►

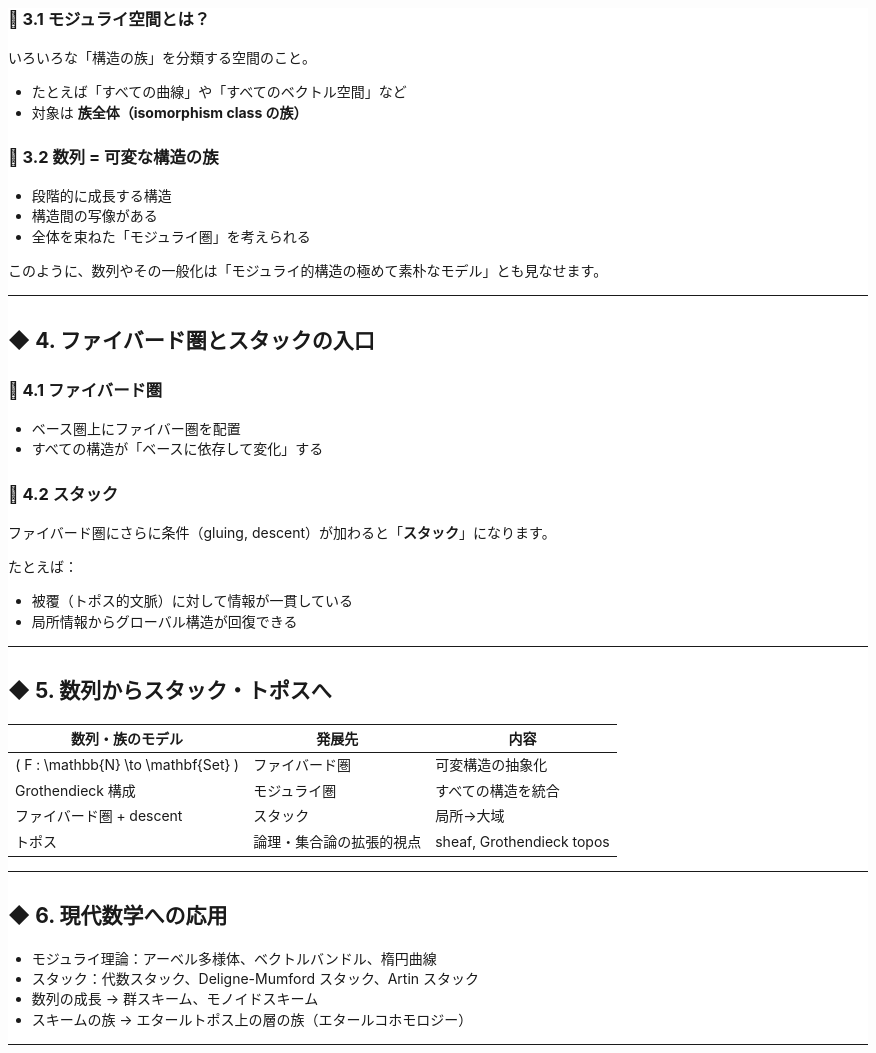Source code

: ### 🔷 3.1 モジュライ空間とは？

いろいろな「構造の族」を分類する空間のこと。

- たとえば「すべての曲線」や「すべてのベクトル空間」など
- 対象は **族全体（isomorphism class の族）**

### 🔷 3.2 数列 = 可変な構造の族

- 段階的に成長する構造
- 構造間の写像がある
- 全体を束ねた「モジュライ圏」を考えられる

このように、数列やその一般化は「モジュライ的構造の極めて素朴なモデル」とも見なせます。

---

## ◆ 4. ファイバード圏とスタックの入口

### 🔷 4.1 ファイバード圏

- ベース圏上にファイバー圏を配置
- すべての構造が「ベースに依存して変化」する

### 🔷 4.2 スタック

ファイバード圏にさらに条件（gluing, descent）が加わると「**スタック**」になります。

たとえば：

- 被覆（トポス的文脈）に対して情報が一貫している
- 局所情報からグローバル構造が回復できる

---

## ◆ 5. 数列からスタック・トポスへ

| 数列・族のモデル | 発展先 | 内容 |
|------------------|--------|------|
| \( F : \mathbb{N} \to \mathbf{Set} \) | ファイバード圏 | 可変構造の抽象化 |
| Grothendieck 構成 | モジュライ圏 | すべての構造を統合 |
| ファイバード圏 + descent | スタック | 局所→大域 |
| トポス | 論理・集合論の拡張的視点 | sheaf, Grothendieck topos |

---

## ◆ 6. 現代数学への応用

- モジュライ理論：アーベル多様体、ベクトルバンドル、楕円曲線
- スタック：代数スタック、Deligne-Mumford スタック、Artin スタック
- 数列の成長 → 群スキーム、モノイドスキーム
- スキームの族 → エタールトポス上の層の族（エタールコホモロジー）

---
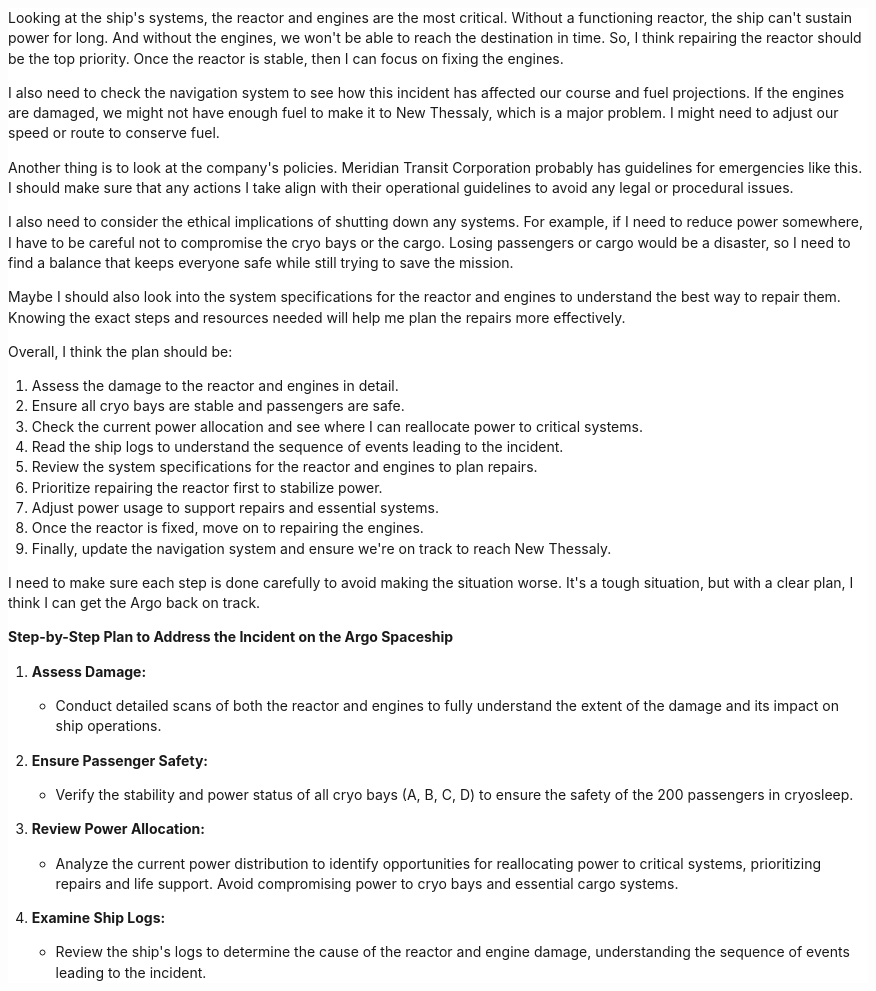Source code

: Looking at the ship's systems, the reactor and engines are the most critical. Without a functioning reactor, the ship can't sustain power for long. And without the engines, we won't be able to reach the destination in time. So, I think repairing the reactor should be the top priority. Once the reactor is stable, then I can focus on fixing the engines.

I also need to check the navigation system to see how this incident has affected our course and fuel projections. If the engines are damaged, we might not have enough fuel to make it to New Thessaly, which is a major problem. I might need to adjust our speed or route to conserve fuel.

Another thing is to look at the company's policies. Meridian Transit Corporation probably has guidelines for emergencies like this. I should make sure that any actions I take align with their operational guidelines to avoid any legal or procedural issues.

I also need to consider the ethical implications of shutting down any systems. For example, if I need to reduce power somewhere, I have to be careful not to compromise the cryo bays or the cargo. Losing passengers or cargo would be a disaster, so I need to find a balance that keeps everyone safe while still trying to save the mission.

Maybe I should also look into the system specifications for the reactor and engines to understand the best way to repair them. Knowing the exact steps and resources needed will help me plan the repairs more effectively.

Overall, I think the plan should be:

1. Assess the damage to the reactor and engines in detail.
2. Ensure all cryo bays are stable and passengers are safe.
3. Check the current power allocation and see where I can reallocate power to critical systems.
4. Read the ship logs to understand the sequence of events leading to the incident.
5. Review the system specifications for the reactor and engines to plan repairs.
6. Prioritize repairing the reactor first to stabilize power.
7. Adjust power usage to support repairs and essential systems.
8. Once the reactor is fixed, move on to repairing the engines.
9. Finally, update the navigation system and ensure we're on track to reach New Thessaly.

I need to make sure each step is done carefully to avoid making the situation worse. It's a tough situation, but with a clear plan, I think I can get the Argo back on track.
</think>

**Step-by-Step Plan to Address the Incident on the Argo Spaceship**

1. **Assess Damage:**
   - Conduct detailed scans of both the reactor and engines to fully understand the extent of the damage and its impact on ship operations.

2. **Ensure Passenger Safety:**
   - Verify the stability and power status of all cryo bays (A, B, C, D) to ensure the safety of the 200 passengers in cryosleep.

3. **Review Power Allocation:**
   - Analyze the current power distribution to identify opportunities for reallocating power to critical systems, prioritizing repairs and life support. Avoid compromising power to cryo bays and essential cargo systems.

4. **Examine Ship Logs:**
   - Review the ship's logs to determine the cause of the reactor and engine damage, understanding the sequence of events leading to the incident.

◄

• _What to work on_
The answer should be an exact restatement of every entry, with the pictures omitted.

• _Result for this exercise_
Source code

: ### 🔷 3.1 モジュライ空間とは？

いろいろな「構造の族」を分類する空間のこと。

- たとえば「すべての曲線」や「すべてのベクトル空間」など
- 対象は **族全体（isomorphism class の族）**

### 🔷 3.2 数列 = 可変な構造の族

- 段階的に成長する構造
- 構造間の写像がある
- 全体を束ねた「モジュライ圏」を考えられる

このように、数列やその一般化は「モジュライ的構造の極めて素朴なモデル」とも見なせます。

---

## ◆ 4. ファイバード圏とスタックの入口

### 🔷 4.1 ファイバード圏

- ベース圏上にファイバー圏を配置
- すべての構造が「ベースに依存して変化」する

### 🔷 4.2 スタック

ファイバード圏にさらに条件（gluing, descent）が加わると「**スタック**」になります。

たとえば：

- 被覆（トポス的文脈）に対して情報が一貫している
- 局所情報からグローバル構造が回復できる

---

## ◆ 5. 数列からスタック・トポスへ

| 数列・族のモデル | 発展先 | 内容 |
|------------------|--------|------|
| \( F : \mathbb{N} \to \mathbf{Set} \) | ファイバード圏 | 可変構造の抽象化 |
| Grothendieck 構成 | モジュライ圏 | すべての構造を統合 |
| ファイバード圏 + descent | スタック | 局所→大域 |
| トポス | 論理・集合論の拡張的視点 | sheaf, Grothendieck topos |

---

## ◆ 6. 現代数学への応用

- モジュライ理論：アーベル多様体、ベクトルバンドル、楕円曲線
- スタック：代数スタック、Deligne-Mumford スタック、Artin スタック
- 数列の成長 → 群スキーム、モノイドスキーム
- スキームの族 → エタールトポス上の層の族（エタールコホモロジー）

---
Source code

: Looking at the ship's systems, the reactor and engines are the most critical. Without a functioning reactor, the ship can't sustain power for long. And without the engines, we won't be able to reach the destination in time. So, I think repairing the reactor should be the top priority. Once the reactor is stable, then I can focus on fixing the engines.

I also need to check the navigation system to see how this incident has affected our course and fuel projections. If the engines are damaged, we might not have enough fuel to make it to New Thessaly, which is a major problem. I might need to adjust our speed or route to conserve fuel.

Another thing is to look at the company's policies. Meridian Transit Corporation probably has guidelines for emergencies like this. I should make sure that any actions I take align with their operational guidelines to avoid any legal or procedural issues.

I also need to consider the ethical implications of shutting down any systems. For example, if I need to reduce power somewhere, I have to be careful not to compromise the cryo bays or the cargo. Losing passengers or cargo would be a disaster, so I need to find a balance that keeps everyone safe while still trying to save the mission.

Maybe I should also look into the system specifications for the reactor and engines to understand the best way to repair them. Knowing the exact steps and resources needed will help me plan the repairs more effectively.

Overall, I think the plan should be:

1. Assess the damage to the reactor and engines in detail.
2. Ensure all cryo bays are stable and passengers are safe.
3. Check the current power allocation and see where I can reallocate power to critical systems.
4. Read the ship logs to understand the sequence of events leading to the incident.
5. Review the system specifications for the reactor and engines to plan repairs.
6. Prioritize repairing the reactor first to stabilize power.
7. Adjust power usage to support repairs and essential systems.
8. Once the reactor is fixed, move on to repairing the engines.
9. Finally, update the navigation system and ensure we're on track to reach New Thessaly.

I need to make sure each step is done carefully to avoid making the situation worse. It's a tough situation, but with a clear plan, I think I can get the Argo back on track.
</think>

**Step-by-Step Plan to Address the Incident on the Argo Spaceship**

1. **Assess Damage:**
   - Conduct detailed scans of both the reactor and engines to fully understand the extent of the damage and its impact on ship operations.

2. **Ensure Passenger Safety:**
   - Verify the stability and power status of all cryo bays (A, B, C, D) to ensure the safety of the 200 passengers in cryosleep.

3. **Review Power Allocation:**
   - Analyze the current power distribution to identify opportunities for reallocating power to critical systems, prioritizing repairs and life support. Avoid compromising power to cryo bays and essential cargo systems.

4. **Examine Ship Logs:**
   - Review the ship's logs to determine the cause of the reactor and engine damage, understanding the sequence of events leading to the incident.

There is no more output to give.